_WHAT THE TASK ASKS:_ Each line below containing the word "output" needs to be shown.

Extracted records
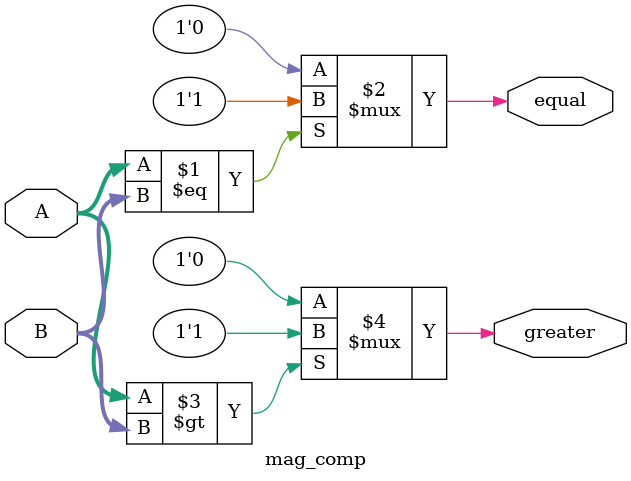
<source format=v>
module mag_comp (
    input [3:0] A,
    input [3:0] B,
    output equal,
    output greater
);

    assign equal = (A == B) ? 1'b1 : 1'b0;
    assign greater = (A > B) ? 1'b1 : 1'b0;

endmodule
</source>
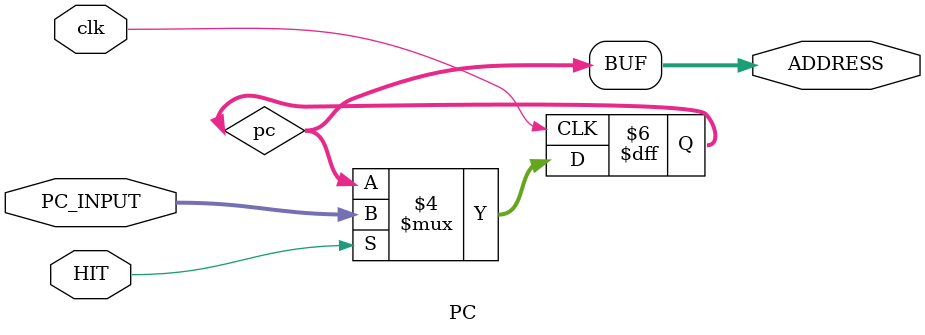
<source format=v>
`timescale 1ns / 1ps
module PC(clk, HIT, PC_INPUT, ADDRESS);
	
	input 	clk, HIT;
	input 	[31:0] PC_INPUT;
	output 	[31:0] ADDRESS;
	
	reg [31:0] pc = 0;
	
	always @(posedge clk) begin
		#1 if (HIT) begin
			pc = PC_INPUT;
		end
	end

	assign ADDRESS = pc;	
endmodule

</source>
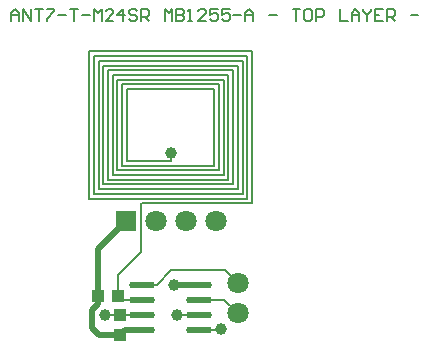
<source format=gtl>
G04 Layer_Physical_Order=1*
G04 Layer_Color=65535*
%FSLAX44Y44*%
%MOMM*%
G71*
G01*
G75*
%ADD10O,2.2000X0.5500*%
%ADD11R,1.1000X1.0000*%
%ADD12R,1.0000X1.1000*%
%ADD13C,0.5000*%
%ADD14C,0.2000*%
%ADD15C,0.1500*%
%ADD16C,1.8000*%
%ADD17R,1.8000X1.8000*%
%ADD18C,1.0000*%
D10*
X51000Y96250D02*
D03*
Y83550D02*
D03*
Y70850D02*
D03*
Y58150D02*
D03*
X99000Y96250D02*
D03*
Y83550D02*
D03*
Y70850D02*
D03*
Y58150D02*
D03*
D11*
X13300Y87200D02*
D03*
X30300D02*
D03*
D12*
X31800Y70700D02*
D03*
Y53700D02*
D03*
D13*
X13300Y87200D02*
Y126400D01*
X36900Y150000D01*
X78250Y96250D02*
X99000D01*
X78000Y96000D02*
X78250Y96250D01*
X8500Y75000D02*
X13300Y79800D01*
Y87200D01*
X8500Y59500D02*
X14300Y53700D01*
X31800D01*
X8500Y59500D02*
Y75000D01*
X31800Y53700D02*
X36250Y58150D01*
X51000D01*
D14*
X74999Y201280D02*
Y207980D01*
X38000Y262000D02*
X112000D01*
Y197280D02*
Y262000D01*
X34000Y266000D02*
X116000D01*
Y193280D02*
Y266000D01*
X29999Y270000D02*
X119999D01*
Y189280D02*
Y270000D01*
X26000Y274000D02*
X124000D01*
Y185280D02*
Y274000D01*
X22000Y278000D02*
X127970Y277940D01*
X128000Y181280D01*
X18000Y282000D02*
X132000D01*
Y177280D02*
Y282000D01*
X14000Y286000D02*
X136000D01*
Y173280D02*
Y286000D01*
X9999Y290000D02*
X139999D01*
Y169280D02*
Y290000D01*
X6000Y294000D02*
X144000D01*
Y165280D02*
Y294000D01*
X38000Y201300D02*
X74999Y201280D01*
X38000Y201300D02*
Y262000D01*
X34000Y197300D02*
X112000Y197280D01*
X34000Y197300D02*
Y266000D01*
X29999Y193300D02*
X116000Y193280D01*
X29999Y193300D02*
Y270000D01*
X26000Y189300D02*
X119999Y189280D01*
X26000Y189300D02*
Y274000D01*
X22000Y185300D02*
X124000Y185280D01*
X22000Y185300D02*
Y278000D01*
X18000Y181300D02*
X128000Y181280D01*
X18000Y181300D02*
Y282000D01*
X14000Y177300D02*
X132000Y177280D01*
X14000Y177300D02*
Y286000D01*
X9999Y173300D02*
X136000Y173280D01*
X9999Y173300D02*
Y290000D01*
X6000Y169300D02*
X139999Y169280D01*
X6000Y169300D02*
Y294000D01*
X49800Y124200D02*
Y164480D01*
X50601Y165280D02*
X144000D01*
X49800Y164480D02*
X50601Y165280D01*
X19300Y70700D02*
X19450Y70850D01*
X51000Y96250D02*
X63250D01*
X75500Y108500D01*
X120900D01*
X131800Y97600D01*
X99000Y83550D02*
X120450D01*
X131800Y72200D01*
X99000Y58150D02*
X117150D01*
X117500Y58500D01*
X80500Y71000D02*
X80650Y70850D01*
X99000D01*
X30300Y87200D02*
Y104700D01*
X49800Y124200D01*
X30300Y87200D02*
X33950Y83550D01*
X51000D01*
X31950Y70850D02*
X51000D01*
X31800Y70700D02*
X31950Y70850D01*
X19300Y70700D02*
X31800D01*
D15*
X-60000Y320000D02*
Y326665D01*
X-56668Y329997D01*
X-53335Y326665D01*
Y320000D01*
Y324998D01*
X-60000D01*
X-50003Y320000D02*
Y329997D01*
X-43339Y320000D01*
Y329997D01*
X-40006D02*
X-33342D01*
X-36674D01*
Y320000D01*
X-30010Y329997D02*
X-23345D01*
Y328331D01*
X-30010Y321666D01*
Y320000D01*
X-20013Y324998D02*
X-13348D01*
X-10016Y329997D02*
X-3352D01*
X-6684D01*
Y320000D01*
X-19Y324998D02*
X6645D01*
X9977Y320000D02*
Y329997D01*
X13310Y326665D01*
X16642Y329997D01*
Y320000D01*
X26639D02*
X19974D01*
X26639Y326665D01*
Y328331D01*
X24973Y329997D01*
X21640D01*
X19974Y328331D01*
X34969Y320000D02*
Y329997D01*
X29971Y324998D01*
X36635D01*
X46632Y328331D02*
X44966Y329997D01*
X41634D01*
X39968Y328331D01*
Y326665D01*
X41634Y324998D01*
X44966D01*
X46632Y323332D01*
Y321666D01*
X44966Y320000D01*
X41634D01*
X39968Y321666D01*
X49965Y320000D02*
Y329997D01*
X54963D01*
X56629Y328331D01*
Y324998D01*
X54963Y323332D01*
X49965D01*
X53297D02*
X56629Y320000D01*
X69958D02*
Y329997D01*
X73290Y326665D01*
X76623Y329997D01*
Y320000D01*
X79955Y329997D02*
Y320000D01*
X84953D01*
X86619Y321666D01*
Y323332D01*
X84953Y324998D01*
X79955D01*
X84953D01*
X86619Y326665D01*
Y328331D01*
X84953Y329997D01*
X79955D01*
X89952Y320000D02*
X93284D01*
X91618D01*
Y329997D01*
X89952Y328331D01*
X104947Y320000D02*
X98282D01*
X104947Y326665D01*
Y328331D01*
X103281Y329997D01*
X99949D01*
X98282Y328331D01*
X114944Y329997D02*
X108279D01*
Y324998D01*
X111611Y326665D01*
X113278D01*
X114944Y324998D01*
Y321666D01*
X113278Y320000D01*
X109945D01*
X108279Y321666D01*
X124940Y329997D02*
X118276D01*
Y324998D01*
X121608Y326665D01*
X123274D01*
X124940Y324998D01*
Y321666D01*
X123274Y320000D01*
X119942D01*
X118276Y321666D01*
X128273Y324998D02*
X134937D01*
X138269Y320000D02*
Y326665D01*
X141602Y329997D01*
X144934Y326665D01*
Y320000D01*
Y324998D01*
X138269D01*
X158263D02*
X164928D01*
X178257Y329997D02*
X184921D01*
X181589D01*
Y320000D01*
X193252Y329997D02*
X189919D01*
X188253Y328331D01*
Y321666D01*
X189919Y320000D01*
X193252D01*
X194918Y321666D01*
Y328331D01*
X193252Y329997D01*
X198250Y320000D02*
Y329997D01*
X203249D01*
X204915Y328331D01*
Y324998D01*
X203249Y323332D01*
X198250D01*
X218244Y329997D02*
Y320000D01*
X224908D01*
X228241D02*
Y326665D01*
X231573Y329997D01*
X234905Y326665D01*
Y320000D01*
Y324998D01*
X228241D01*
X238237Y329997D02*
Y328331D01*
X241569Y324998D01*
X244902Y328331D01*
Y329997D01*
X241569Y324998D02*
Y320000D01*
X254898Y329997D02*
X248234D01*
Y320000D01*
X254898D01*
X248234Y324998D02*
X251566D01*
X258231Y320000D02*
Y329997D01*
X263229D01*
X264895Y328331D01*
Y324998D01*
X263229Y323332D01*
X258231D01*
X261563D02*
X264895Y320000D01*
X278224Y324998D02*
X284889D01*
D16*
X131800Y97600D02*
D03*
Y72200D02*
D03*
X113100Y150000D02*
D03*
X87700D02*
D03*
X62300D02*
D03*
D17*
X36900D02*
D03*
D18*
X75000Y207980D02*
D03*
X19300Y70700D02*
D03*
X78000Y96000D02*
D03*
X117500Y58500D02*
D03*
X80500Y71000D02*
D03*
M02*

</source>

_FINISHED EXERCISE:_
    output equal,
    output greater
	output 	[31:0] ADDRESS;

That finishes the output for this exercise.